Text provided =
begin

By: Rekarius, Asia University, Taiwan
Abstract
Phishing email attack are a type of cybersecurity attack where the attacker contacts a potential victim by sending them an email that makes them think it came from a reliable source. With the use of generative AI, attackers may quickly produce a wide variety of human-looking emails. Even when delivered to a vast number of recipients, the messages are no longer the same or repetitious, which makes spam identification more challenging. According to the analysis, there are noticeable differences between emails produced by AI and those sent by humans; in fact, machine learning is very good at spotting phishing emails produced by AI. All of the results are statistically significant. AI-generated phishing emails are distinct from both manually created phishing scam emails and regular emails. Some of the specific traits that show how emails generated by generative AI are distinct from those written by humans in that the former have a different basic writing style can be profiled.
Keyword Phishing, Artificial Intelligence, Email
Introduction
Phishing email attack are a type of cybersecurity attack where the attacker contacts a potential victim by sending them an email that makes them think it came from a reliable source [3]. This attack exploit human vulnerabilities through deceptive emails, tricking users into disclosing sensitive information such as passwords, financial details, or personal data [5].
Traditional Phishing Detection Techniques. Early phishing detection methods relied heavily on heuristic-based and rule-based techniques manually configured to detect specific phishing patterns. These systems focused on identifying suspicious URLs, misspelt domain names, or deceptive email keywords [6].
Machine Learning for Phishing Detection.

end

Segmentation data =

begin

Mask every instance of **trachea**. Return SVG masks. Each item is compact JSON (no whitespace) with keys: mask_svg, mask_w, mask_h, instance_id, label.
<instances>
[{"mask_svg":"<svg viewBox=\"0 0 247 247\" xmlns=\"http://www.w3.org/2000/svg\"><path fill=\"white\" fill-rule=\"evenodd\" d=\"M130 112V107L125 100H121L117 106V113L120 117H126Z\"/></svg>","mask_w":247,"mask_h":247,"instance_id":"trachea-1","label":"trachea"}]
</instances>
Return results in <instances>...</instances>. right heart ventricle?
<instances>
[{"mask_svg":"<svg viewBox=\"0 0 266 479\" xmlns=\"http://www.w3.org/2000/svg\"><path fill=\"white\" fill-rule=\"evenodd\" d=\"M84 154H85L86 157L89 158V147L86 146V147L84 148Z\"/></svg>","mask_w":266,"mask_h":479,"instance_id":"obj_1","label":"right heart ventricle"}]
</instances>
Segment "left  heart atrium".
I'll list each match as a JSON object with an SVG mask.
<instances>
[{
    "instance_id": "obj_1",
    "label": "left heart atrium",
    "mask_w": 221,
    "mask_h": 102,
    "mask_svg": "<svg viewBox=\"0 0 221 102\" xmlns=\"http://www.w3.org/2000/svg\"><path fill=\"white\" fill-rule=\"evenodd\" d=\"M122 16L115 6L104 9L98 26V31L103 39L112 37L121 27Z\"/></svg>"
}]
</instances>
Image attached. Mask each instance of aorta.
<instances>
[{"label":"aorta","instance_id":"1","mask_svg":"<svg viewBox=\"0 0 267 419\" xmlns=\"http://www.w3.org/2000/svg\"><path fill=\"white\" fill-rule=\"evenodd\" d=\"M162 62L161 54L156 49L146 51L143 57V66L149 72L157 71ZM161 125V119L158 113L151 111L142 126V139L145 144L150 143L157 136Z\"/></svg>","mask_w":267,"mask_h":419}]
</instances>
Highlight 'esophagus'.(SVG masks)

end

Work to be completed = Please continue the text on phishing email detection, starting right after its final line.

Answer to the task =
Machine learning models, mainly supervised learning techniques, are trained on large datasets containing phishing and legitimate samples. By learning the distinguishing features of phishing emails, websites, or messages, these models can predict the likelihood of a phishing attempt based on new, unseen data [7].
Deep Learning in Phishing Detection.
Recurrent neural networks (RNNs) and convolutional neural networks (CNNs) have been success fully applied to phishing detection tasks. For instance, CNNs have been used to analyse the visual representation of phishing websites, identifying subtle differences between legitimate and fraudulent websites based on pixel patterns and layout structures [1]. Similarly, RNNs have been employed to detect phishing emails by analysing the sequential nature of email content, such as the flow of text and metadata [2].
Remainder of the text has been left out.